* [WORK TO BE COMPLETED] From first line to last, retype the data exactly.

* [TASK INPUT]
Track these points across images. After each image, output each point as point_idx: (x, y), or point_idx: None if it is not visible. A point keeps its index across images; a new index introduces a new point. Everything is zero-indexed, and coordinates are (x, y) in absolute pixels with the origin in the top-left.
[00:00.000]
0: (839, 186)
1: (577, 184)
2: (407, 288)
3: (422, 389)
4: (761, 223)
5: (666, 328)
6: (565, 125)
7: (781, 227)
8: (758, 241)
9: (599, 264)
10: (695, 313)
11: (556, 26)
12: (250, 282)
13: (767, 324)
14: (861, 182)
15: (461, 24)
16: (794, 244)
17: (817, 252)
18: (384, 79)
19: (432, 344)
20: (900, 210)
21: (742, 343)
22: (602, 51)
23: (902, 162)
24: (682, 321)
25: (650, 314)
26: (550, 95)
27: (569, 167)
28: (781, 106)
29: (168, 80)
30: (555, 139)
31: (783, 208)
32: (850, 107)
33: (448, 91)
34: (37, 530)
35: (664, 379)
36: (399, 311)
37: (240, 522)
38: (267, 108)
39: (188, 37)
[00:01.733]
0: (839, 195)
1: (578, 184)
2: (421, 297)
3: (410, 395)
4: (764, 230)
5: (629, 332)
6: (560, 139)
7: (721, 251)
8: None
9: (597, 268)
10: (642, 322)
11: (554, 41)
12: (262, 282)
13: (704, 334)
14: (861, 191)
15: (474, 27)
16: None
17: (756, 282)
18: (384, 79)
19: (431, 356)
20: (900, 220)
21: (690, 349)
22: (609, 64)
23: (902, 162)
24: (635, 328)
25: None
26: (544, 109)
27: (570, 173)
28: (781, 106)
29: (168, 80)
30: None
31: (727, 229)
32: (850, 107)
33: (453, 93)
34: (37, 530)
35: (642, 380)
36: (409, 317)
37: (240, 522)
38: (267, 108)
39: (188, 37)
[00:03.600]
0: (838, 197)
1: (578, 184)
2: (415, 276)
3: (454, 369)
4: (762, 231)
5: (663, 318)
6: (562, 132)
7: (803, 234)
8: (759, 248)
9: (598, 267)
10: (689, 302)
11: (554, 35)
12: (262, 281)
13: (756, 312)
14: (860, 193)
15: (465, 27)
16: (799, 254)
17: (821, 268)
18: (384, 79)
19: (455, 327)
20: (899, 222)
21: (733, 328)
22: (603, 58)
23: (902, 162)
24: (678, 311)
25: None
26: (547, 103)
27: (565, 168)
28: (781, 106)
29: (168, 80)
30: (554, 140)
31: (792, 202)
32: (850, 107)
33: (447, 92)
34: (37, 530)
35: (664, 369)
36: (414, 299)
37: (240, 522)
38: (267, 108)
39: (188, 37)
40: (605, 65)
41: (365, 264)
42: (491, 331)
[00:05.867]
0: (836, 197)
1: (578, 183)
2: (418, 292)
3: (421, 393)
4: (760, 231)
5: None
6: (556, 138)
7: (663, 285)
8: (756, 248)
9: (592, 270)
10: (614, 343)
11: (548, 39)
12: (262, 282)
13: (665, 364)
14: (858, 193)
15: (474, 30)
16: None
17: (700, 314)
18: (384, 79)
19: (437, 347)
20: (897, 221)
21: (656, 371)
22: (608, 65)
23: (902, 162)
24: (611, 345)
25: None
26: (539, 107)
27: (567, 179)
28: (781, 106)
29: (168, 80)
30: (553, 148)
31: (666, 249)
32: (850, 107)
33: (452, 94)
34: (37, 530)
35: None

* [TASK RESULT]
Track these points across images. After each image, output each point as point_idx: (x, y), or point_idx: None if it is not visible. A point keeps its index across images; a new index introduces a new point. Everything is zero-indexed, and coordinates are (x, y) in absolute pixels with the origin in the top-left.
[00:00.000]
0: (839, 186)
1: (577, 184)
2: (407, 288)
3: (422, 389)
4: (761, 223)
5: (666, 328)
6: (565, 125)
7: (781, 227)
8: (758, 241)
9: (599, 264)
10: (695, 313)
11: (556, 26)
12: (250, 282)
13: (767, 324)
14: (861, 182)
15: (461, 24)
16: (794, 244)
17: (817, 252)
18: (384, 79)
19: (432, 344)
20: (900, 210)
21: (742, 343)
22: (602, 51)
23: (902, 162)
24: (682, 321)
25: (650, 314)
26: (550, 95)
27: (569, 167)
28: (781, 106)
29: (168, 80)
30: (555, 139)
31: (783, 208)
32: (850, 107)
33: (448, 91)
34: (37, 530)
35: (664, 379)
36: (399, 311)
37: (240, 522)
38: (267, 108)
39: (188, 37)
[00:01.733]
0: (839, 195)
1: (578, 184)
2: (421, 297)
3: (410, 395)
4: (764, 230)
5: (629, 332)
6: (560, 139)
7: (721, 251)
8: None
9: (597, 268)
10: (642, 322)
11: (554, 41)
12: (262, 282)
13: (704, 334)
14: (861, 191)
15: (474, 27)
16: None
17: (756, 282)
18: (384, 79)
19: (431, 356)
20: (900, 220)
21: (690, 349)
22: (609, 64)
23: (902, 162)
24: (635, 328)
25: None
26: (544, 109)
27: (570, 173)
28: (781, 106)
29: (168, 80)
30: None
31: (727, 229)
32: (850, 107)
33: (453, 93)
34: (37, 530)
35: (642, 380)
36: (409, 317)
37: (240, 522)
38: (267, 108)
39: (188, 37)
[00:03.600]
0: (838, 197)
1: (578, 184)
2: (415, 276)
3: (454, 369)
4: (762, 231)
5: (663, 318)
6: (562, 132)
7: (803, 234)
8: (759, 248)
9: (598, 267)
10: (689, 302)
11: (554, 35)
12: (262, 281)
13: (756, 312)
14: (860, 193)
15: (465, 27)
16: (799, 254)
17: (821, 268)
18: (384, 79)
19: (455, 327)
20: (899, 222)
21: (733, 328)
22: (603, 58)
23: (902, 162)
24: (678, 311)
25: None
26: (547, 103)
27: (565, 168)
28: (781, 106)
29: (168, 80)
30: (554, 140)
31: (792, 202)
32: (850, 107)
33: (447, 92)
34: (37, 530)
35: (664, 369)
36: (414, 299)
37: (240, 522)
38: (267, 108)
39: (188, 37)
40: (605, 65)
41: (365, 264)
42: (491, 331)
[00:05.867]
0: (836, 197)
1: (578, 183)
2: (418, 292)
3: (421, 393)
4: (760, 231)
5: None
6: (556, 138)
7: (663, 285)
8: (756, 248)
9: (592, 270)
10: (614, 343)
11: (548, 39)
12: (262, 282)
13: (665, 364)
14: (858, 193)
15: (474, 30)
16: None
17: (700, 314)
18: (384, 79)
19: (437, 347)
20: (897, 221)
21: (656, 371)
22: (608, 65)
23: (902, 162)
24: (611, 345)
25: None
26: (539, 107)
27: (567, 179)
28: (781, 106)
29: (168, 80)
30: (553, 148)
31: (666, 249)
32: (850, 107)
33: (452, 94)
34: (37, 530)
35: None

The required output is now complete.